Gewölbehalle statt Gotischer Halle – Unmut unter Celler Künstlern

Kunst Von Anke Schlicht | am Fr., 04.09.2020 - 12:27

CELLE. Eine denkbare Umnutzung der Gotischen Halle im Celler Schloss besteht laut dem Niedersächsischen Finanzministerium darin, „dass Wechselausstellungen aus dieser heraus in die mittelalterliche Gewölbehalle verlagert werden, damit die Gotische Halle anderen Zwecken dienen kann, nämlich der Verbesserung der Empfangssituation für Theater- und Museumsbesucher“. Das Finanzministerium ist für Liegenschaften und damit auch für das Celler Schloss, das dem Land Niedersachsen gehört, zuständig.

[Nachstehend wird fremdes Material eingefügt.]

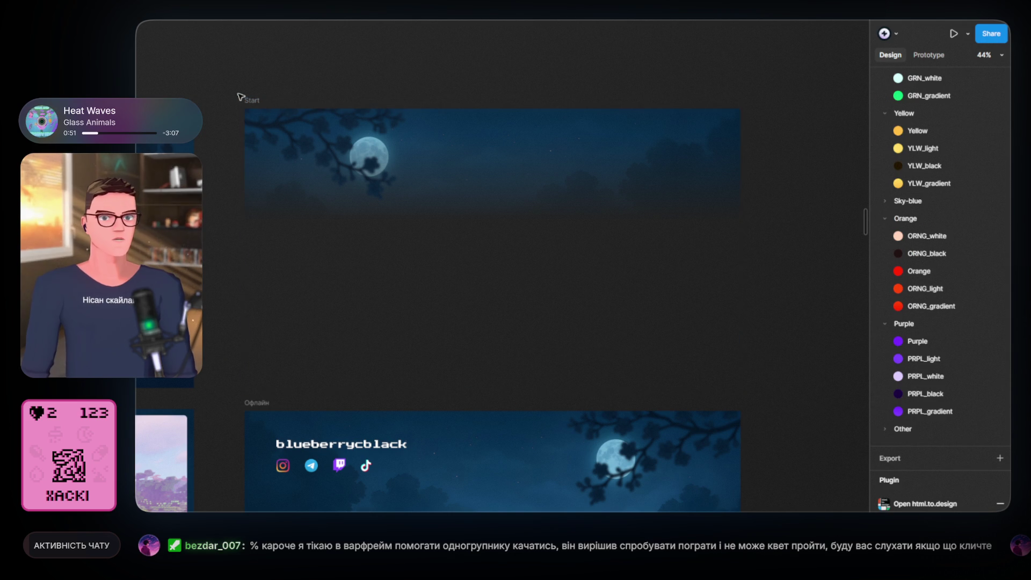
{"action": "left_click", "coordinate": [252, 101]}
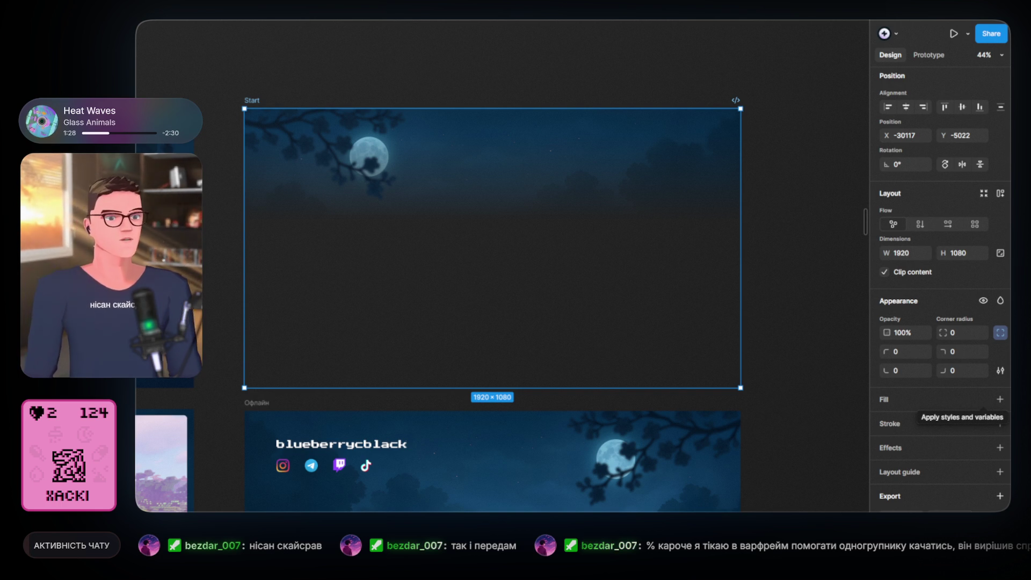
{"action": "left_click", "coordinate": [566, 72]}
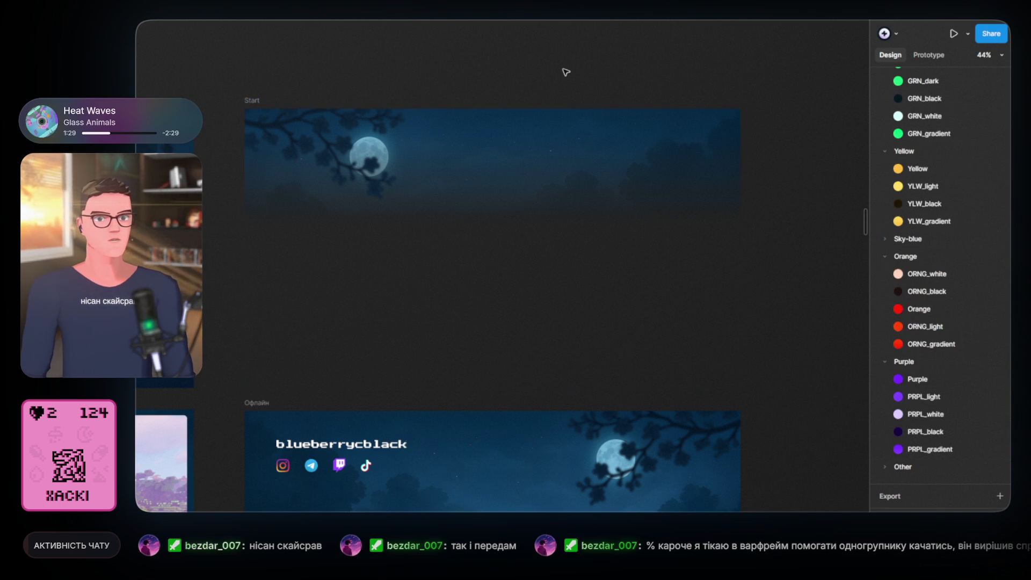
- Replace the Start frame's background with the moonlit bridge scene showing the moon's reflection
{"action": "left_click", "coordinate": [252, 102]}
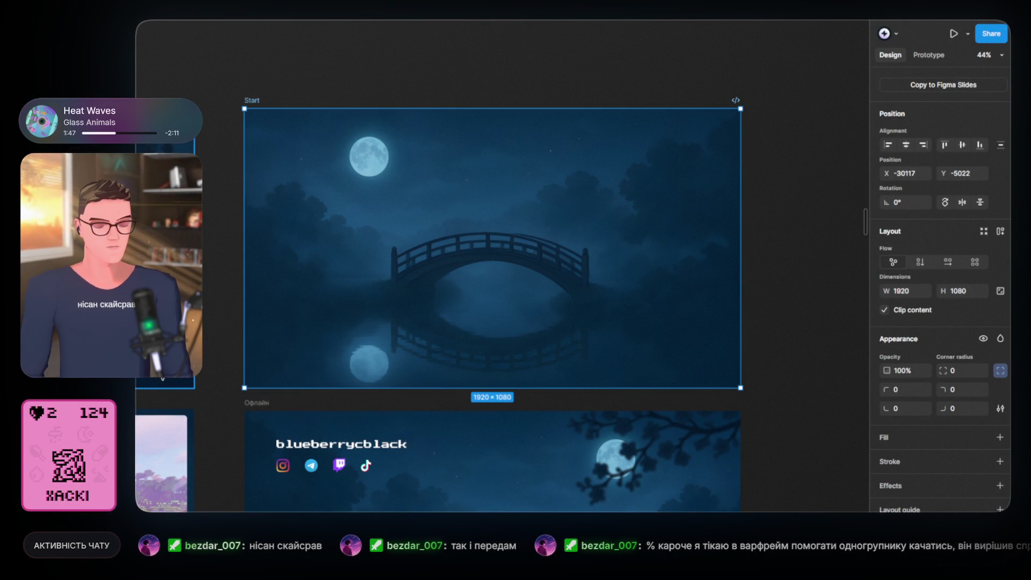
{"action": "left_click", "coordinate": [223, 361]}
{"action": "scroll", "coordinate": [246, 353], "scroll_direction": "down", "scroll_amount": 3}
{"action": "scroll", "coordinate": [246, 354], "scroll_direction": "up", "scroll_amount": 3}
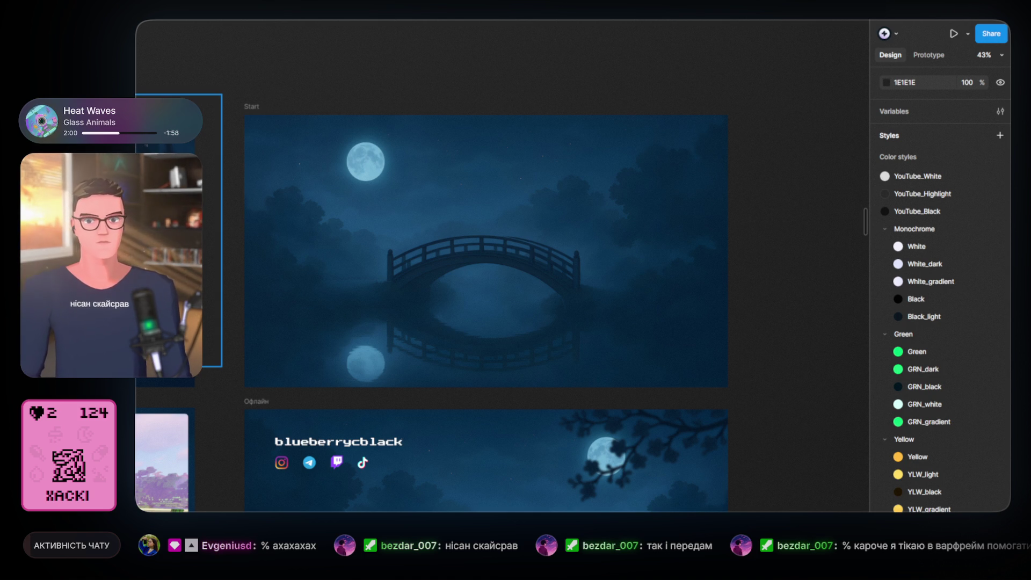
- Export the Start frame's moonlit bridge scene as a 1.5x PNG
{"action": "left_click", "coordinate": [346, 382]}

In Celler Künstlerkreisen hat sich Sorge breitgemacht, die Gotische Halle, die hiesige Künstler seit Jahrzehnten für Ausstellungen nutzen, könnte ihnen genommen werden.

„Wo bleibt die Fürsorgepflicht des amtierenden Celler Verwaltungschefs gegenüber den Künstlern seiner Stadt? Jahrelang haben sie mit ihren Kunstausstellungen zahlende Besucher in die Stadt gebracht. Und in den Zeiten der Pandemie, in der viele Künstler am Rande des Existenzminimums leben, soll ihnen ihre Grundlage, die Präsentation ihrer Kunst in der Gotischen Halle im Celler Schloss, der großartigsten Kunsthalle Niedersachsens, weggenommen werden“, sagt etwa der Celler Maler Horst G. Brune, der auch Mitglied des Bundes Bildender Künstler Celle (BBK) ist.

Das Kulturdezernat hatte dessen Vorsitzenden, Norbert Diemert, sowie den Vorsitzenden des Kunstvereines, Dr. Uwe Kerstan, kontaktiert und über Pläne auf Landesebene informiert, das Schloss umfangreich umzubauen, was möglicherweise eine Veränderung für den Kunstbetrieb nach sich ziehen könnte. Das Dezernat bat um Stillschweigen. Die fehlende Transparenz von Seiten der Verwaltung ließ Gerüchte aufkommen, unter anderem hieß es, der Vertrag zwischen der Stadt und dem Land Niedersachsen über die Nutzung der historischen Räumlichkeit liefe aus. Dieses ist nicht der Fall. „Der Nutzungsvertrag kann frühestens zum 31.12.2029 von einer der Vertragsparteien gekündigt werden“, teilt der Pressesprecher des Finanzministeriums, Karsten Pilz, mit. Landesliegenschaftsfond und Staatliches Baumanagement Niedersachsen seien mit der Stadt und der Deutschen Management Akademie Niedersachsen (DMAN) in Diskussionen um ein groß angelegtes Sanierungskonzept für das Schloss eingetreten, welches auch Umnutzungen verschiedener Art für beide Nutzer des Schlosses vorsehe.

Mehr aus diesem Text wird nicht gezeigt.